↓↓↓
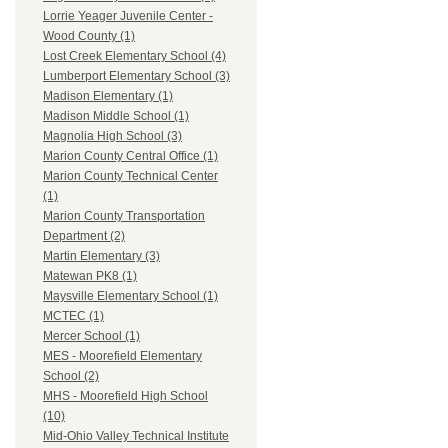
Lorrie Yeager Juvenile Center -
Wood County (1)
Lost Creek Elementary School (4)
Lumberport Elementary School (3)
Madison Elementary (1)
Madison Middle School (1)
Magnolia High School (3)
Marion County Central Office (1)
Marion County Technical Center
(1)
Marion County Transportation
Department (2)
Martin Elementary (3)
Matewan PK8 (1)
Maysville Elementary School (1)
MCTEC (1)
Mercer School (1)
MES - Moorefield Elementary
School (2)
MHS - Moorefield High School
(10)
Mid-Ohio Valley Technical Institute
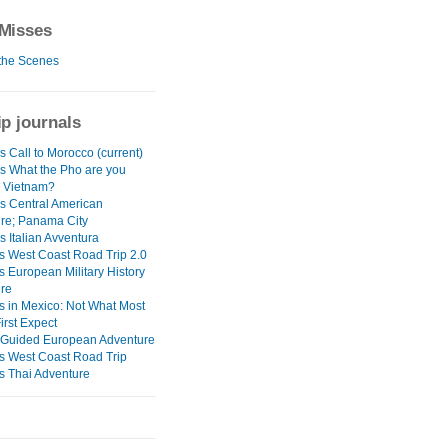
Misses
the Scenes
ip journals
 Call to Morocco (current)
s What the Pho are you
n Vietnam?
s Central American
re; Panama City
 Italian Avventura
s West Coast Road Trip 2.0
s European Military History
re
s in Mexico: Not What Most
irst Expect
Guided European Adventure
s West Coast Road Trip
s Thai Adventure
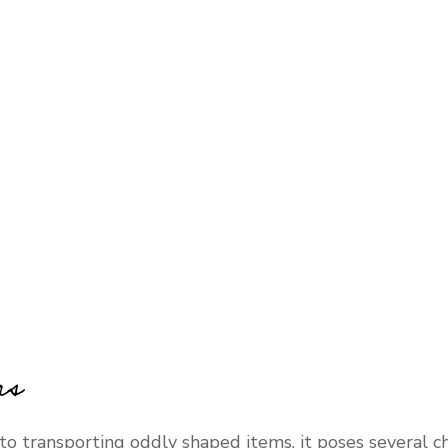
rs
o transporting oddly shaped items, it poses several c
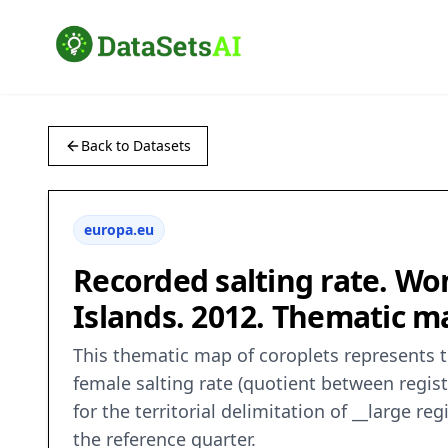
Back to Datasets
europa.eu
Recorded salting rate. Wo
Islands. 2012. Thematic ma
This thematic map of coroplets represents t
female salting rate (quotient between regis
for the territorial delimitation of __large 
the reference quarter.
↑↑↑
EXERCISE AIM – Output every line of text in the data above as a JSON list of strings, one string per line, with blank lines omitted. Leave the picture markers out.

TASK OUTPUT –
[
  "Lorrie Yeager Juvenile Center -",
  "Wood County (1)",
  "Lost Creek Elementary School (4)",
  "Lumberport Elementary School (3)",
  "Madison Elementary (1)",
  "Madison Middle School (1)",
  "Magnolia High School (3)",
  "Marion County Central Office (1)",
  "Marion County Technical Center",
  "(1)",
  "Marion County Transportation",
  "Department (2)",
  "Martin Elementary (3)",
  "Matewan PK8 (1)",
  "Maysville Elementary School (1)",
  "MCTEC (1)",
  "Mercer School (1)",
  "MES - Moorefield Elementary",
  "School (2)",
  "MHS - Moorefield High School",
  "(10)",
  "Mid-Ohio Valley Technical Institute",
  "Misses",
  "the Scenes",
  "ip journals",
  " Call to Morocco (current)",
  "s What the Pho are you",
  "n Vietnam?",
  "s Central American",
  "re; Panama City",
  " Italian Avventura",
  "s West Coast Road Trip 2.0",
  "s European Military History",
  "re",
  "s in Mexico: Not What Most",
  "irst Expect",
  "Guided European Adventure",
  "s West Coast Road Trip",
  "s Thai Adventure",
  "rs",
  "o transporting oddly shaped items, it poses several c",
  "Back to Datasets",
  "europa.eu",
  "Recorded salting rate. Wo",
  "Islands. 2012. Thematic ma",
  "This thematic map of coroplets represents t",
  "female salting rate (quotient between regis",
  "for the territorial delimitation of __large ",
  "the reference quarter."
]